▸ **Required action**
Every line in the data below that holds "with" should be found and copied.

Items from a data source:
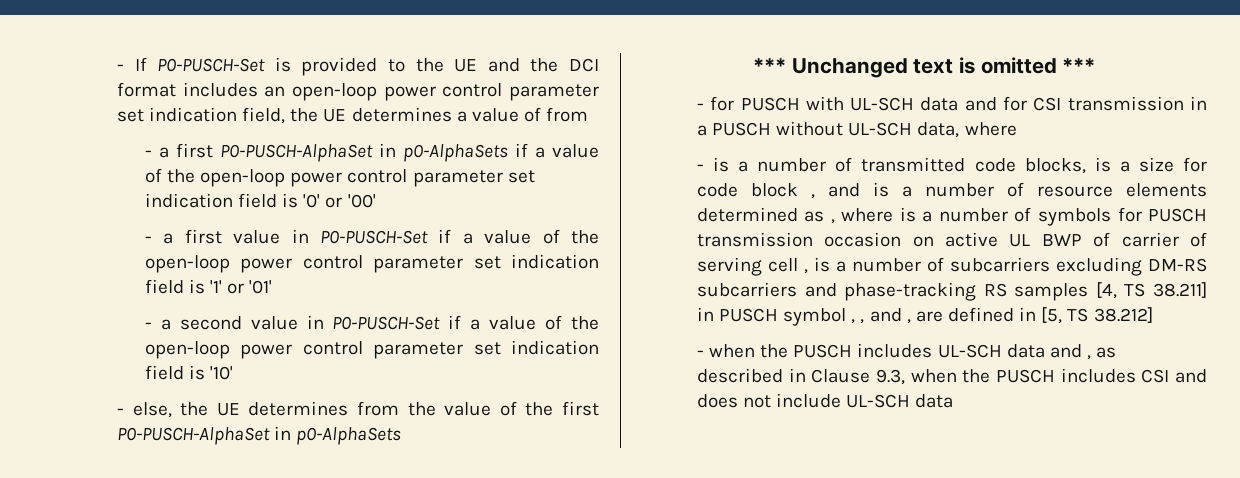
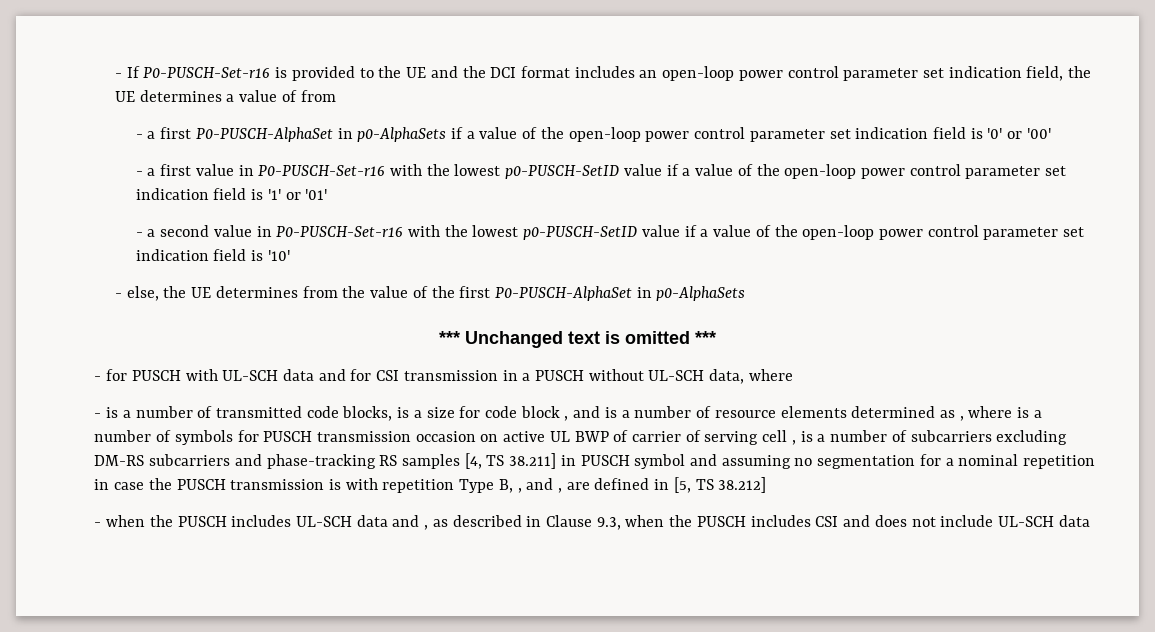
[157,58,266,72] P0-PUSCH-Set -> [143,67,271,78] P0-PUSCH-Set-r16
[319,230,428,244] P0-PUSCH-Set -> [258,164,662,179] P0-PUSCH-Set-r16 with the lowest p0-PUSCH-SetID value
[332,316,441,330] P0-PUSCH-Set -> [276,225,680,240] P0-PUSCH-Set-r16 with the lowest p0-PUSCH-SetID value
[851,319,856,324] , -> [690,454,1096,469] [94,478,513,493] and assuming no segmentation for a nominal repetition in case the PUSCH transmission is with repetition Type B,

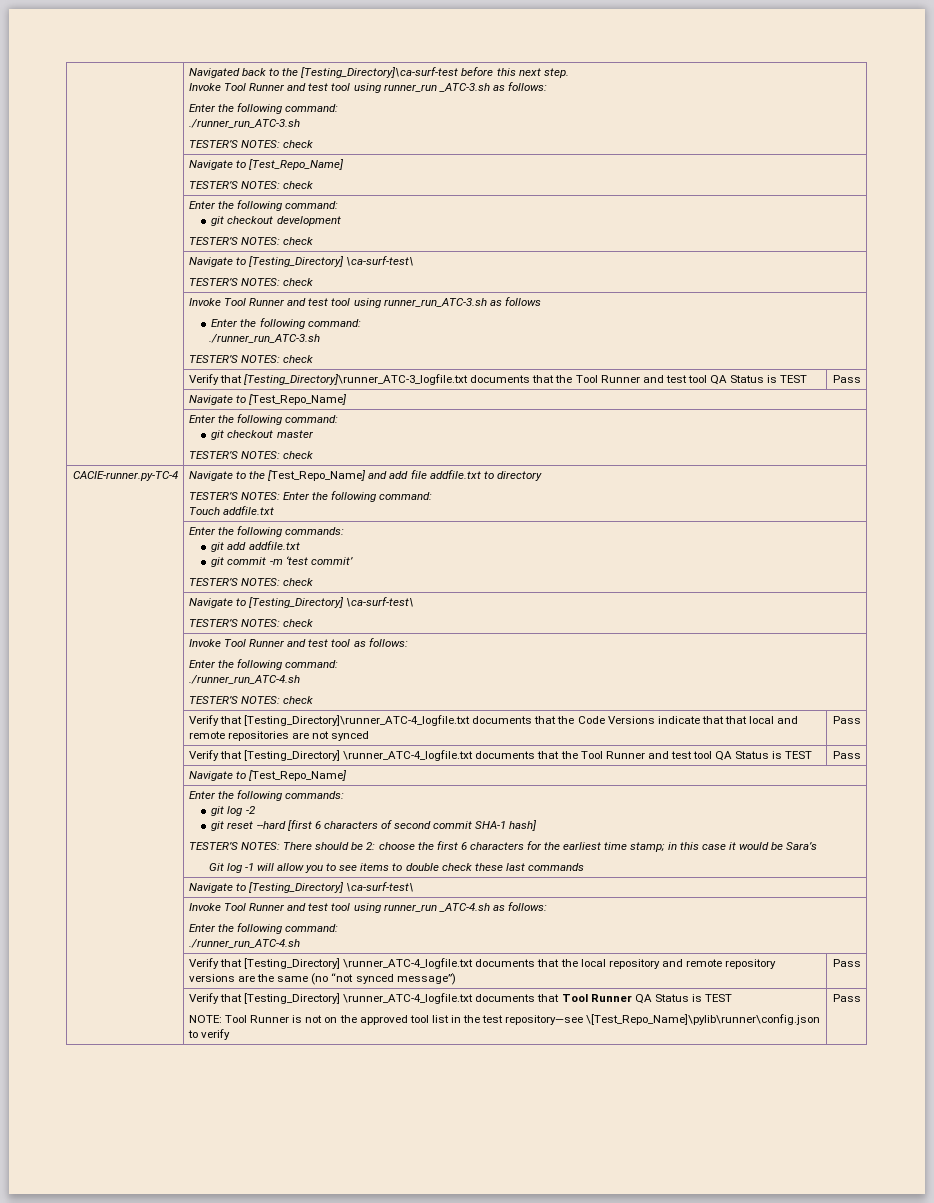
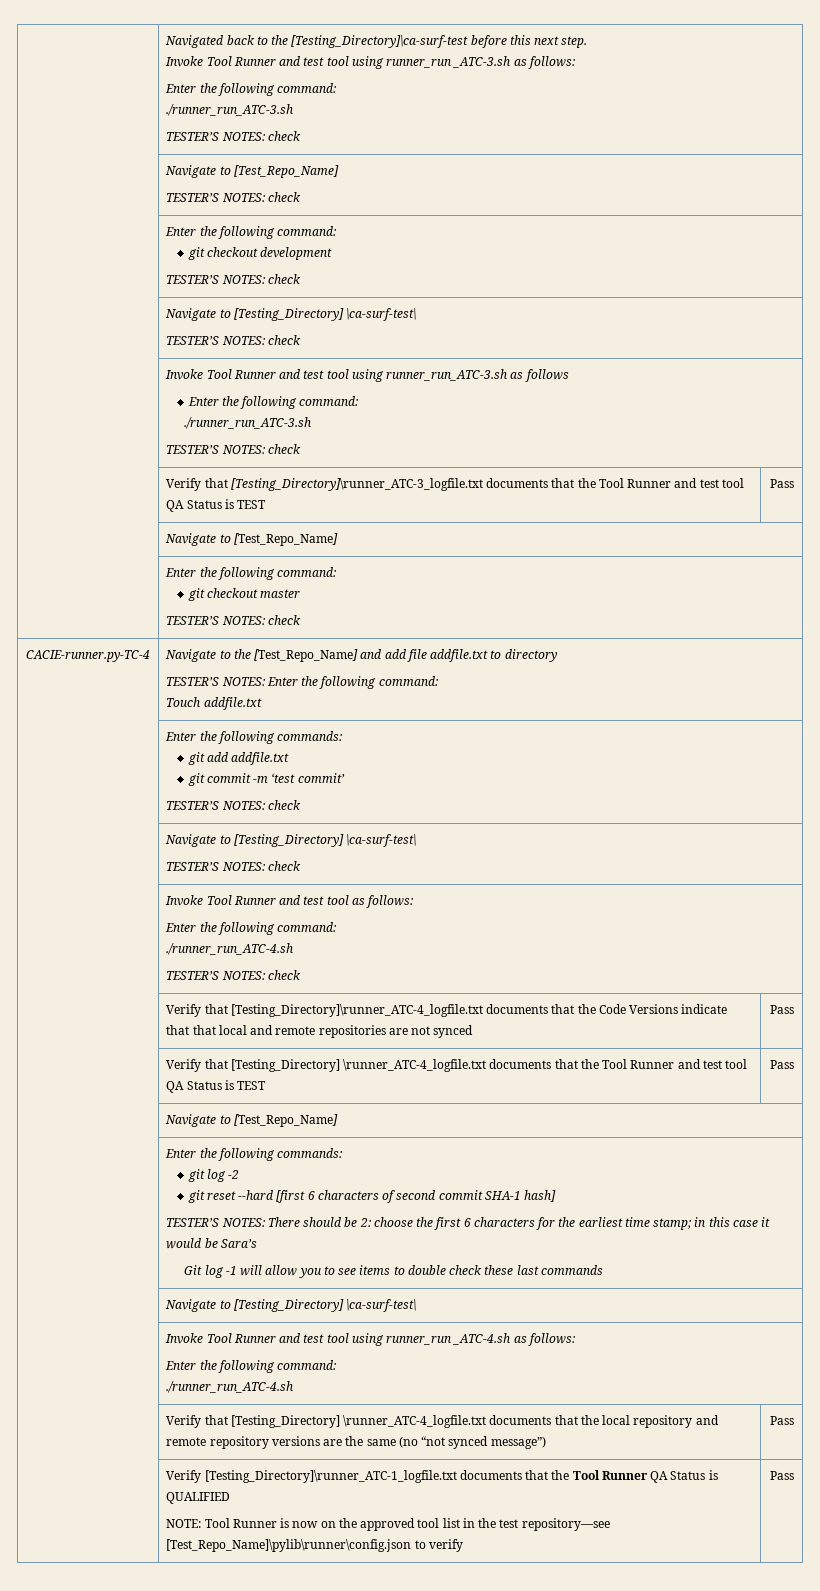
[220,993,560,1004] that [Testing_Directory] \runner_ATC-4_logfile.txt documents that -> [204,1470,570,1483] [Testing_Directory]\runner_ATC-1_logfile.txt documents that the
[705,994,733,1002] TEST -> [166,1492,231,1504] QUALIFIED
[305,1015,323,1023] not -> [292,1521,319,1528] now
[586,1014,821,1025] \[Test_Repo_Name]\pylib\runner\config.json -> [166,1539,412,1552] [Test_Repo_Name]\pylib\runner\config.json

▸ **Written response**
[319,230,428,244] P0-PUSCH-Set -> [258,164,662,179] P0-PUSCH-Set-r16 with the lowest p0-PUSCH-SetID value
[332,316,441,330] P0-PUSCH-Set -> [276,225,680,240] P0-PUSCH-Set-r16 with the lowest p0-PUSCH-SetID value
[851,319,856,324] , -> [690,454,1096,469] [94,478,513,493] and assuming no segmentation for a nominal repetition in case the PUSCH transmission is with repetition Type B,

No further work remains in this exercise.